Hannah Allam reports:
Fighting to save his family’s 40-year reign over Syria, President Bashar Assad on Monday described some anti-regime protesters as “saboteurs” and “germs,” but he pledged more reforms as the nationwide rebellion continued for a fourth bloody month.
Anti-government protesters in Syria and among more than 10,000 refugees in neighboring Turkey rejected Assad’s latest promises as vague and disingenuous, however, saying he offered no concrete steps or timetable to allow citizens a greater voice in one of the Arab world’s most repressive police states.
In Assad’s televised speech, his third since large-scale protests began in mid-March, the embattled leader struck a slightly more conciliatory tone, acknowledging the rising death toll in his regime’s crackdown. He announced a 100-member panel to draft reforms related to parliamentary election law and press freedoms.
Assad also suggested that he’d prosecute those responsible for the bloodshed and would support drafting a new constitution that could challenge his Baath Party’s monopoly on political life.

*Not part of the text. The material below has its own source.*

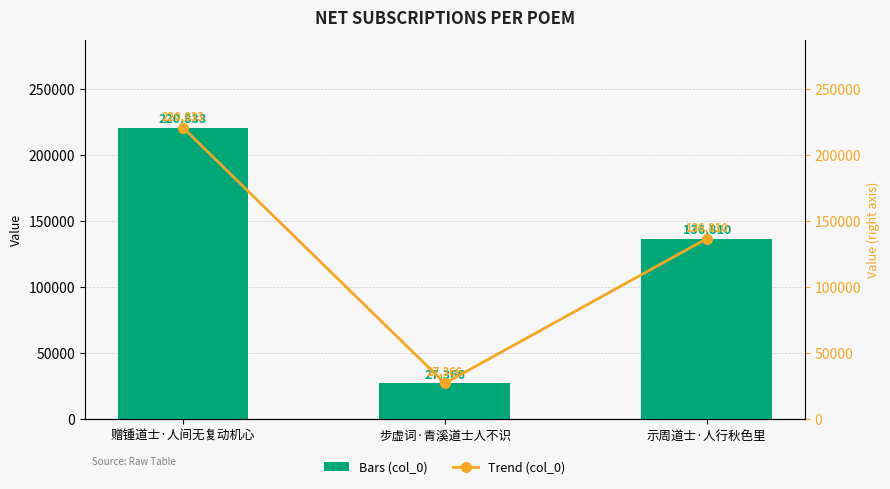

True or false: col_0 (trend) has a value of 229784 at 示周道士·人行秋色里.

False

Opposition activists long have demanded rival political parties.
“We must isolate true reformers from saboteurs,” Assad said, speaking from an auditorium at Damascus University, where an audience of supporters clapped and cheered.
Protesters weren’t appeased, reiterating their demand that the fall of the Assad dynasty is the only acceptable resolution to the crisis, although there’s no obvious successor in a country whose opposition has been intimidated and exiled for decades.